Cerebellum Receives auditory data from the auditory cortex and the pontine nucleus. Possible roles include coordinate transformation, motor timing, and localization.
Primary Auditory Cortex (A1) Transverse gyri of Heschl True primary auditory cortex or koniocortex. Called Area 41, A1, TC, or Kam/Kat depending on the author. Six-layered. Layer III functions differently from visual cortex. Strong contralateral connectivity from III, V and VI. Corticalfugal connectivity from V. Tonotopically organized with alternating bands responding to a difference signal from the ears (+/-). Sharp tuning and short latencies. Some visual sensitivity (from SC and late visual areas)
Secondary Auditory Cortex (A2) Parakoniocortex (Area 42, TB, or PB) in this area. Visual sensitivity. Multiple tonotopic maps, some complete. Longer latencies, broader tuning, less sensitive to tones. In bats, the secondary tonotopic maps are quickly sensitive to complex sounds. In mustached bat, there is a secondary area with a bicoordinate frequency representation over a very narrow frequency interval centered on the second harmonic of the cry. Additional fields in bat are ‘delay tuned’.
Planum Temporale Smoother portion of the superior surface of the temporal lobe (Area 22 or Tpt) Area 22 tends to extend somewhat onto the parietal operculum and inferior parietal lobule in humans. On the left side, this is Wernicke’s area. Areas 39 and 40, the left inferior parietal lobule, is probably a higher association area. Now suspected of being the point at which sounds are correlated to auditory streams. Complex auditory computation. Motion sensitivity? Visual sensitivity.
Other Language Cortices An association pathway (arcuate fasciculus) connects Area 22, the inferior parietal lobule (Areas 39 and 40, a complex multimodal integration area), and the area triangularis of the inferior frontal gyrus (Areas 44 and 45, Broca’s area).
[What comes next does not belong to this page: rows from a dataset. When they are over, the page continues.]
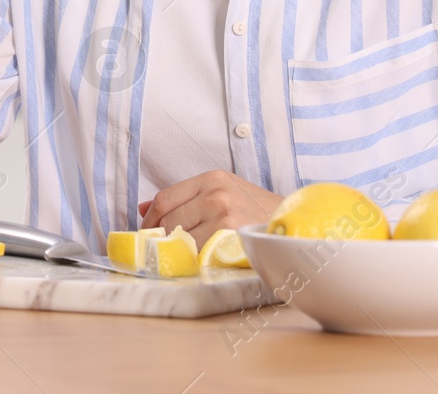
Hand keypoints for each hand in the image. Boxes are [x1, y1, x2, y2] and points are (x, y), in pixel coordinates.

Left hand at [137, 170, 280, 244]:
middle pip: (170, 221)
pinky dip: (196, 258)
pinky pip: (200, 252)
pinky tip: (201, 259)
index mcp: (212, 178)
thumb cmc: (256, 209)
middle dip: (164, 237)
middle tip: (167, 248)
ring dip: (180, 250)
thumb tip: (143, 208)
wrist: (294, 224)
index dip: (150, 220)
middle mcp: (217, 194)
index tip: (149, 232)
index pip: (164, 199)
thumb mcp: (223, 191)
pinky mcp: (233, 238)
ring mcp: (225, 216)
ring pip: (183, 239)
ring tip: (188, 253)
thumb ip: (184, 197)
Where do things happen? Azimuth—binaural, measured in the SOC (MSO, LSO, and MNTB). Elevation—monaural, probably based on DCN notch detection. Range, timing, and intervals—monaural, measured by the LL, using inhibitory mechanisms. Line spectrum—monaural, measured by the LL. Sensory integration—for individual sounds, binaurally in the IC, using evidence developed by lower nuclei. Comparisons between sounds—auditory cortex.
Reconstructing the acoustic scene How separate sound sources are distinguished, assigned to sound streams, and localized is not understood. Attention probably chooses sounds out of background. Otherwise, the first sound has preference. Ray Meddis thinks sounds are disambiguated by ignoring ambiguous cues. Intervals between sounds are very important in disambiguating them. Auditory neuroscientists are dubious about the ‘binding problem.’ Distinct sound characteristics are also important in assignment to sound streams. Harmonics important as are spectral segments of about 1 kHz. There are a number of interesting auditory illusions that we can explore.
Some lessons to draw Dense representations are found throughout the auditory brainstem. The sparse representations needed for associative learning and retrieval seem to be cortical. The auditory brainstem has solved the problem of handling (and modulating) duration tuning. This is currently a hard problem in cortical modeling, probably because the role of inhibition and inhibitory rebound is not well-understood. Recent results on persistent activity are important. There is no evidence for a spatial map anywhere in the auditory brainstem. This probably means space is represented in spectral form. (Think spatial Fourier transform and Gabor functions.) Timing, not synchronization, probably solves the binding problem in the auditory system.